# Should I upgrade?



## devicente (Jun 28, 2007)

My current AVR has HDMI but came out before all the HD audio hype. I currently play my Blu-rays in PCM Multi Channel and it sounds great. If I upgrade my AVR to a newer one that decodes the new HD Audio formats would I notice any difference from my current AVR?

Current AVR
Integra DTR-7.7

Thanks

Steve:reading:


----------



## salvasol (Oct 31, 2006)

devicente said:


> I currently play my Blu-rays in PCM Multi Channel and it sounds great. If I upgrade my AVR to a newer one that decodes the new HD Audio formats would I notice any difference from my current AVR?


I don't think...but I could be wrong :yes:

The only difference will be, who process the signal :yes:.


----------



## hjones4841 (Jan 21, 2009)

The new HD audio codecs sound wonderful. 
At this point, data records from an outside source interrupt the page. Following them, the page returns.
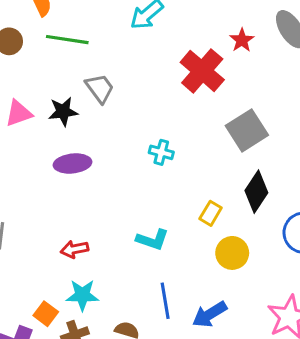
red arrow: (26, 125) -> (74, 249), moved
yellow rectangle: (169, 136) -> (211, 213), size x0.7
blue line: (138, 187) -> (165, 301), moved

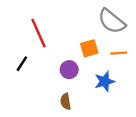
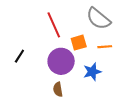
red line: (38, 33) -> (54, 25), moved
purple circle: (69, 70) -> (61, 61), size x1.6

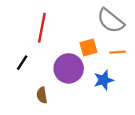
red line: (54, 25) -> (42, 28), moved, turned 35
brown semicircle: (58, 89) -> (42, 95), moved

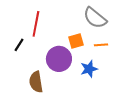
black line: (22, 63) -> (19, 45), moved
brown semicircle: (42, 95) -> (36, 82), size x1.5

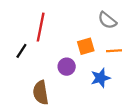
gray semicircle: (95, 18) -> (107, 20), size x0.7
purple circle: (59, 59) -> (67, 67), size x0.6

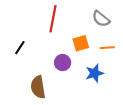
red line: (41, 27) -> (53, 19), moved

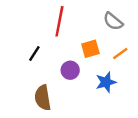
black line: (20, 48) -> (34, 54), moved
orange line: (107, 48) -> (120, 54), turned -32

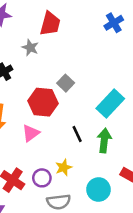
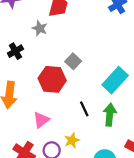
pink triangle: (31, 133) -> (41, 120), moved

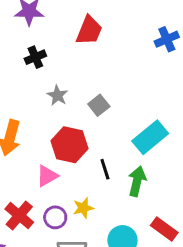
gray star: (40, 28) -> (58, 95), moved
black cross: (15, 51) -> (35, 57), moved
red hexagon: (52, 79) -> (70, 145), moved

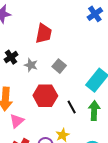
red trapezoid: (89, 31) -> (44, 34), moved
black cross: (35, 57) -> (11, 57), moved
pink triangle: (47, 176) -> (17, 121), moved

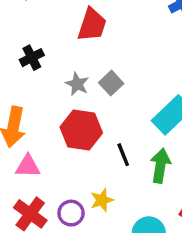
gray star: (31, 65) -> (77, 84), moved
pink triangle: (17, 121) -> (28, 166), turned 35

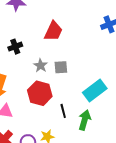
gray square: (111, 83) -> (61, 67), turned 32

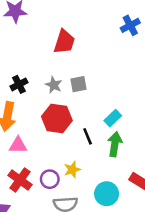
black cross: (15, 47) -> (19, 84), moved
cyan rectangle: (95, 90) -> (113, 118), moved, size x0.6

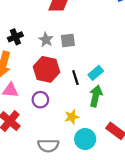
black line: (88, 136) -> (75, 78), moved
yellow star: (72, 170) -> (72, 117), moved
purple circle: (50, 179) -> (40, 100), moved

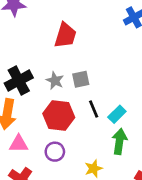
black cross: (15, 37) -> (19, 81), size x1.5
black line: (75, 78) -> (94, 109), moved

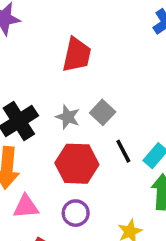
gray square: (81, 79) -> (103, 112), turned -30

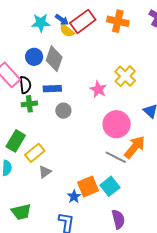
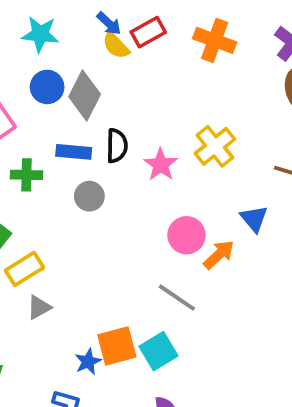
red rectangle: (83, 21) -> (148, 32), size x0.7
cyan star: (41, 23) -> (40, 34), moved
black semicircle: (25, 85) -> (117, 146), moved
pink circle: (117, 124) -> (187, 235), size x0.7
orange arrow: (135, 147) -> (219, 255), moved, size x0.7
Does your existing receiver have 5.1 analog inputs? If so, the Panasonic DMP-BD80K BD player decodes Dolby TrueHD and DTS-HD Master Audio internally to analog outputs. It even does 7.1 via analog. I have last year's version, the 'BD50, and it sounds great this way and was much less money than a new receiver.


----------



## bonehead848 (Jan 21, 2007)

what is your current bluray player?


----------



## devicente (Jun 28, 2007)

I'm using a PS3. I am using a HDMI out to my AVR, But it only decodes to PCM Multi Channel


----------